--- Begin SUPPLIED DATA ---
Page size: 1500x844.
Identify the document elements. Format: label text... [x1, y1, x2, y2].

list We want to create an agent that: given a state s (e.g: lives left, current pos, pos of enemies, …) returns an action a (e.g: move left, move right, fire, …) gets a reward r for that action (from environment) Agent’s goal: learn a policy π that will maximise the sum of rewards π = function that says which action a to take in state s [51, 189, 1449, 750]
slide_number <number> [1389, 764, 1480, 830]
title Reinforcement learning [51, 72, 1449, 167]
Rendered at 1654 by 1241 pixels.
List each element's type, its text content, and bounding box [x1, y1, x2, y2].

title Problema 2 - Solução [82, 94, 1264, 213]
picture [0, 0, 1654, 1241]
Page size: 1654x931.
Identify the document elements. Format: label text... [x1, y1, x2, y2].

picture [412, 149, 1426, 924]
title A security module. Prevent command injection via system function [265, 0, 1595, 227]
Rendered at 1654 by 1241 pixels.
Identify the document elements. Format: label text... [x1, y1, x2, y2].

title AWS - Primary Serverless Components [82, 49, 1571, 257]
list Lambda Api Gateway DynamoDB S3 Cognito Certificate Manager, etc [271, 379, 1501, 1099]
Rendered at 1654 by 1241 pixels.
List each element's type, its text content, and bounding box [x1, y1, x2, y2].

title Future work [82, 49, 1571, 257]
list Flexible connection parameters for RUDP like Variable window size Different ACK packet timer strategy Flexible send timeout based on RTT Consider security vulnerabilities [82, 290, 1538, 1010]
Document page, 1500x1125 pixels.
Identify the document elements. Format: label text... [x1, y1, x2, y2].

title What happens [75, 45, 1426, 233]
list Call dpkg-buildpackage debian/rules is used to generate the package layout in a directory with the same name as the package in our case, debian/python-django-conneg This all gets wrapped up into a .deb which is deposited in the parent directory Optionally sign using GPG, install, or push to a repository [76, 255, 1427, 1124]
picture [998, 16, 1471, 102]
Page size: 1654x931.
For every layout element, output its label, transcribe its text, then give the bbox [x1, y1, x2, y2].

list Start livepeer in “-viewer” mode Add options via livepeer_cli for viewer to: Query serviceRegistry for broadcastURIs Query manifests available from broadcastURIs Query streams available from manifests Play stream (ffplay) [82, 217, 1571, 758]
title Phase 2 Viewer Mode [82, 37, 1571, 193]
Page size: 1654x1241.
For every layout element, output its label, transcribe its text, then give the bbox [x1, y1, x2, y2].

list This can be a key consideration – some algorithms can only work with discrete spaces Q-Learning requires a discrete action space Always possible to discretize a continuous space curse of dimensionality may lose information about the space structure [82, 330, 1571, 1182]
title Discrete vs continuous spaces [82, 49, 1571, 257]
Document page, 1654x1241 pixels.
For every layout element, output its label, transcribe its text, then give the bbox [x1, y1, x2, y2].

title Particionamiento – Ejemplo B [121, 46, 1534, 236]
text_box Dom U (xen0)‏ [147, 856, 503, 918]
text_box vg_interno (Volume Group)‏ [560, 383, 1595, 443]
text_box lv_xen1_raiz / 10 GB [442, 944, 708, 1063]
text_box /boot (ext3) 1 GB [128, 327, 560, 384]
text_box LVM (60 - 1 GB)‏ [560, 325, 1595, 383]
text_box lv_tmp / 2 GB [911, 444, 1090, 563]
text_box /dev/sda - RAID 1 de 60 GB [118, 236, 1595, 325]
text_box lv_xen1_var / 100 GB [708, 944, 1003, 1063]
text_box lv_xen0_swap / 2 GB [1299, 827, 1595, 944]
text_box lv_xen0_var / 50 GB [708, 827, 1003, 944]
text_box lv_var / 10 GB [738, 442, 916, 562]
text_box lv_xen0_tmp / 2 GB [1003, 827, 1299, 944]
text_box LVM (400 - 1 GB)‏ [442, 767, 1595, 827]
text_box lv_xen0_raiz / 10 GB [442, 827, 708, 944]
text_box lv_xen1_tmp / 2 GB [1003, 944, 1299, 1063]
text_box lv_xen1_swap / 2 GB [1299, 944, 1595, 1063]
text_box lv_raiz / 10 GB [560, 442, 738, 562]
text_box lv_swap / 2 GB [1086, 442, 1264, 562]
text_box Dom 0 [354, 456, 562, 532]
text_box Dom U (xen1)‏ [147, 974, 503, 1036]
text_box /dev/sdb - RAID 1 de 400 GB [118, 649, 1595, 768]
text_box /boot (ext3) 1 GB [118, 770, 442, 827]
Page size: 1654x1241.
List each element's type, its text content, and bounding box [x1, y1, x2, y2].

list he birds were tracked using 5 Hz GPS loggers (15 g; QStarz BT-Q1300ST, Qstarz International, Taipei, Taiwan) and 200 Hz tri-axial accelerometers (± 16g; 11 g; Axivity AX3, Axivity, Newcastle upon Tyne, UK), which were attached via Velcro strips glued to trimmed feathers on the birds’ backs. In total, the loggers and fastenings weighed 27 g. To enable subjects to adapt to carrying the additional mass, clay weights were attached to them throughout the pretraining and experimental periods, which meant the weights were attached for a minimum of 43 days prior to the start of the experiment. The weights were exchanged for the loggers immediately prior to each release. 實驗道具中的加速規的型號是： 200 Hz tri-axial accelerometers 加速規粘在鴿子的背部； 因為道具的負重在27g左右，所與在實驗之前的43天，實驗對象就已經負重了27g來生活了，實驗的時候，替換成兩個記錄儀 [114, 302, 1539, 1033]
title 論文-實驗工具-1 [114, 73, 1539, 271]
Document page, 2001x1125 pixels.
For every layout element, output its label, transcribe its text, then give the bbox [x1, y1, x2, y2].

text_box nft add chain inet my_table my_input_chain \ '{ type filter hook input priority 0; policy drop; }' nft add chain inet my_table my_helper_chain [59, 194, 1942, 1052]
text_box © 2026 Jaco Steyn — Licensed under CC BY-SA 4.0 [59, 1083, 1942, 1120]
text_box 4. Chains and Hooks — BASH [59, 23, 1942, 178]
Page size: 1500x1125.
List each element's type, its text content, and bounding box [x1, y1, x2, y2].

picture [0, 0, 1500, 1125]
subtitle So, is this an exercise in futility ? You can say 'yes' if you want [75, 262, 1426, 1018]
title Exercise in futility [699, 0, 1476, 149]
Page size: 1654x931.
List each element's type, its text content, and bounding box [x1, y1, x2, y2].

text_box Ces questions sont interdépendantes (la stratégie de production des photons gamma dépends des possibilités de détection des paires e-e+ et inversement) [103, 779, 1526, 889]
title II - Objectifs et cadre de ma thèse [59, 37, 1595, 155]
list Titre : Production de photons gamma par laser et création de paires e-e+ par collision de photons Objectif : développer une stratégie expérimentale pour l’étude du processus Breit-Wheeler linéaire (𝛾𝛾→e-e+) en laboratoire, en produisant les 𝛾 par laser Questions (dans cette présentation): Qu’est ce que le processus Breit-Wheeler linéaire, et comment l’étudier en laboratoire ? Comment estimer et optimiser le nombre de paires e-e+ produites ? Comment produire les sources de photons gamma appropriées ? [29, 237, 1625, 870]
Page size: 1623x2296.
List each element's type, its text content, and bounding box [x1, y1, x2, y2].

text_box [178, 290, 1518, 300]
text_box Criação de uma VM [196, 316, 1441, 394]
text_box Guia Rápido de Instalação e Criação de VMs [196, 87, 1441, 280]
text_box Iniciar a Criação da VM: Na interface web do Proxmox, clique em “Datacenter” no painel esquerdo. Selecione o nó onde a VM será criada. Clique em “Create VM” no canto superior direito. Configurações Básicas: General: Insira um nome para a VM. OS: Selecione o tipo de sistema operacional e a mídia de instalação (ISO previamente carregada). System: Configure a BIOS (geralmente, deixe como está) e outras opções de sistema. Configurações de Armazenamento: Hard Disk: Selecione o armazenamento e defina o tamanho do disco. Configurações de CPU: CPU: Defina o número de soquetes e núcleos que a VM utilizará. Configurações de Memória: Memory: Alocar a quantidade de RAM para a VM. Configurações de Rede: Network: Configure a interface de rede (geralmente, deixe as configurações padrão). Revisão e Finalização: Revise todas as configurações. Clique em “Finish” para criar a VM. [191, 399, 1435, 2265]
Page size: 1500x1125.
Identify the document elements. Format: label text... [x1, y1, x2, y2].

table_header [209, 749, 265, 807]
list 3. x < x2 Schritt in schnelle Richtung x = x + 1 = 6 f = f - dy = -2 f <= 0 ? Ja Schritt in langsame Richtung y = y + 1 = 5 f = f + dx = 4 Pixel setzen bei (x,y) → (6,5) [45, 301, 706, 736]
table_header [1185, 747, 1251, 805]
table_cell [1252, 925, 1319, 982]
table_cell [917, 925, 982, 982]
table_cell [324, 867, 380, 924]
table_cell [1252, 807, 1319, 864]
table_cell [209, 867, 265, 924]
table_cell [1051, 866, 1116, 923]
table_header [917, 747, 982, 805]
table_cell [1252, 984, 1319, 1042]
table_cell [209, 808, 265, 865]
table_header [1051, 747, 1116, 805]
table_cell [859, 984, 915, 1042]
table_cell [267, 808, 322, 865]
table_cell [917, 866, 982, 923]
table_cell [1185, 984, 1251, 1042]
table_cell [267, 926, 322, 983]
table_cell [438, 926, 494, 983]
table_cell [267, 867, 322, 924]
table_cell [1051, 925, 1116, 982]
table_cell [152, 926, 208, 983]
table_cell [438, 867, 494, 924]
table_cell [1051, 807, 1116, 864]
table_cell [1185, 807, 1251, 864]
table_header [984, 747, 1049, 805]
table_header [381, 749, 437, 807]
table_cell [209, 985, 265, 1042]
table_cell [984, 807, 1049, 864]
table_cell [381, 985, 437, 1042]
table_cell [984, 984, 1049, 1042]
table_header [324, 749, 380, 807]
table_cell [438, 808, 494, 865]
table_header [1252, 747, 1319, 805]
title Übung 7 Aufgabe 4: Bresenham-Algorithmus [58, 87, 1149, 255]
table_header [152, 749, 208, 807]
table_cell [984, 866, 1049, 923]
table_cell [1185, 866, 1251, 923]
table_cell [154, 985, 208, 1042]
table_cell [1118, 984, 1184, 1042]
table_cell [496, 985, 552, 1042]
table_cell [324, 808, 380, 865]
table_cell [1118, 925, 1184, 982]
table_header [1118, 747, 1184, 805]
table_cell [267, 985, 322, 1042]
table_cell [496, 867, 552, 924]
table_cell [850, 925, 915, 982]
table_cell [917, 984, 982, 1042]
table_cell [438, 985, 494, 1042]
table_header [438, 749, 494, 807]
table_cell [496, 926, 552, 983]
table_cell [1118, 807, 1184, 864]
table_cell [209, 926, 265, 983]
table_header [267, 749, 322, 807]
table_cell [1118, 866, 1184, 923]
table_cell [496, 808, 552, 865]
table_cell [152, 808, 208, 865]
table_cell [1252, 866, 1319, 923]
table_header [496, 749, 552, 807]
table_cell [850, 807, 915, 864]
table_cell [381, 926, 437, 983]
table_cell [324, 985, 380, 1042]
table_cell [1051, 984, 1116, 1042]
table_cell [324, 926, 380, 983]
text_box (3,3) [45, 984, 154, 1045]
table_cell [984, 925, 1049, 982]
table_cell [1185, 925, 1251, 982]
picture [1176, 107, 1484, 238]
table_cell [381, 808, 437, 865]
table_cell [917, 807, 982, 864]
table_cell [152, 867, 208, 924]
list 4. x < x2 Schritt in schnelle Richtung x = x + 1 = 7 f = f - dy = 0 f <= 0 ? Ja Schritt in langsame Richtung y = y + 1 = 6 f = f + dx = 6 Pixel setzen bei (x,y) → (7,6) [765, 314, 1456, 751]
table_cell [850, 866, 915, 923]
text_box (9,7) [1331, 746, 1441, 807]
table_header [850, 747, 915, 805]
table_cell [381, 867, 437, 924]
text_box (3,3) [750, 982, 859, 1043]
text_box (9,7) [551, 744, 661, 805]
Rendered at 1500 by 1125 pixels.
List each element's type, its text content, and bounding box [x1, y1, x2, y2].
--- End SUPPLIED DATA ---
**THE EXERCISE:** Rewrite everything from the start of the lines down to the line containing "picture [0, 0, 1654, 1241]", both included, replacing "bounding box" with "enclosing rectangle" and changing nothing else. Give only those lines.

**THE SOLUTION:**
Page size: 1500x844.
Identify the document elements. Format: label text... [x1, y1, x2, y2].

list We want to create an agent that: given a state s (e.g: lives left, current pos, pos of enemies, …) returns an action a (e.g: move left, move right, fire, …) gets a reward r for that action (from environment) Agent’s goal: learn a policy π that will maximise the sum of rewards π = function that says which action a to take in state s [51, 189, 1449, 750]
slide_number <number> [1389, 764, 1480, 830]
title Reinforcement learning [51, 72, 1449, 167]
Rendered at 1654 by 1241 pixels.
List each element's type, its text content, and enclosing rectangle [x1, y1, x2, y2].

title Problema 2 - Solução [82, 94, 1264, 213]
picture [0, 0, 1654, 1241]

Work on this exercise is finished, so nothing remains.